> [YOUR ASSIGNMENT]: Your answer should consist of each line from the data below that contains "ANGELOVE".

> [DATA IN THIS EXERCISE]:
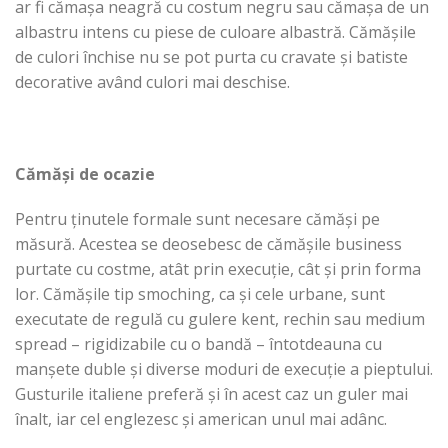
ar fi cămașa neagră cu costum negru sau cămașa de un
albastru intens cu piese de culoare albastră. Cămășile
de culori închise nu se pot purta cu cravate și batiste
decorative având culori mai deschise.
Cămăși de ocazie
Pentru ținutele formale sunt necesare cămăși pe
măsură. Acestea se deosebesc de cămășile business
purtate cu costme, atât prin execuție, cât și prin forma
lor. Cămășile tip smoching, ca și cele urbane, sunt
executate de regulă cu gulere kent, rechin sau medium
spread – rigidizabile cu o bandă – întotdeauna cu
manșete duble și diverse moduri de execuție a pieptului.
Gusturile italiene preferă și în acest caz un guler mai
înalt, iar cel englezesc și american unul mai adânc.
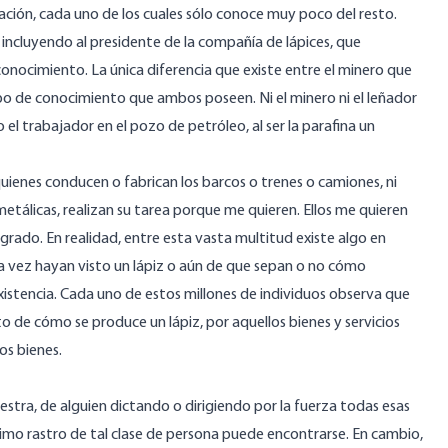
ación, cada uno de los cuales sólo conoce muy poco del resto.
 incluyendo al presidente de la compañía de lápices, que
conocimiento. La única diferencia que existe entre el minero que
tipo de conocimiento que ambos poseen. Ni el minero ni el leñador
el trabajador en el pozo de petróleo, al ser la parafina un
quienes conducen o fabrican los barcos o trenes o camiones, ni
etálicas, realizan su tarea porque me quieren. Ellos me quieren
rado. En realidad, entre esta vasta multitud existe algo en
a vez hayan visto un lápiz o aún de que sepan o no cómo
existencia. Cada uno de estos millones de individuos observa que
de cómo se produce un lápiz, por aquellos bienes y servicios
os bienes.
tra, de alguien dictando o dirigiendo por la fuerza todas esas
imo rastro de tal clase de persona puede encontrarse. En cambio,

...

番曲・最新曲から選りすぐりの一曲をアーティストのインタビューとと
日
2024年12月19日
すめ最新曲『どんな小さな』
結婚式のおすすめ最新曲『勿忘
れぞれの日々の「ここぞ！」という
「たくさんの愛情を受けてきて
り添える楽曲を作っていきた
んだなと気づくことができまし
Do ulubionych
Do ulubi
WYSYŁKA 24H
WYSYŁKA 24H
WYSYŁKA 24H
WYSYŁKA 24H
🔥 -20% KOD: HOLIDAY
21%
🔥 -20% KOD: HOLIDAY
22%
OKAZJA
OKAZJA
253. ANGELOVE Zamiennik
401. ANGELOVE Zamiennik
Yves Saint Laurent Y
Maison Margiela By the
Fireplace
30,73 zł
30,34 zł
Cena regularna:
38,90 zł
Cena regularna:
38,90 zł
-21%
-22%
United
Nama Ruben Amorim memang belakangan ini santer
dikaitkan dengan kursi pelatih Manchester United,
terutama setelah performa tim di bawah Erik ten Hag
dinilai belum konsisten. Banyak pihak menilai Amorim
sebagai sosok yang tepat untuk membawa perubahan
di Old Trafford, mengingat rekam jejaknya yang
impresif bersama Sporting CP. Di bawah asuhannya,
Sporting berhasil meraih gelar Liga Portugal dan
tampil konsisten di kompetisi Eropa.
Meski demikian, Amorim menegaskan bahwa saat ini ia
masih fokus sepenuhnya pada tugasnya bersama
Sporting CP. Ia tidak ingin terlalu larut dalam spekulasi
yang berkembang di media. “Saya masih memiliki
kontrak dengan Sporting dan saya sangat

> [EXERCISE SOLUTION]:
253. ANGELOVE Zamiennik
401. ANGELOVE Zamiennik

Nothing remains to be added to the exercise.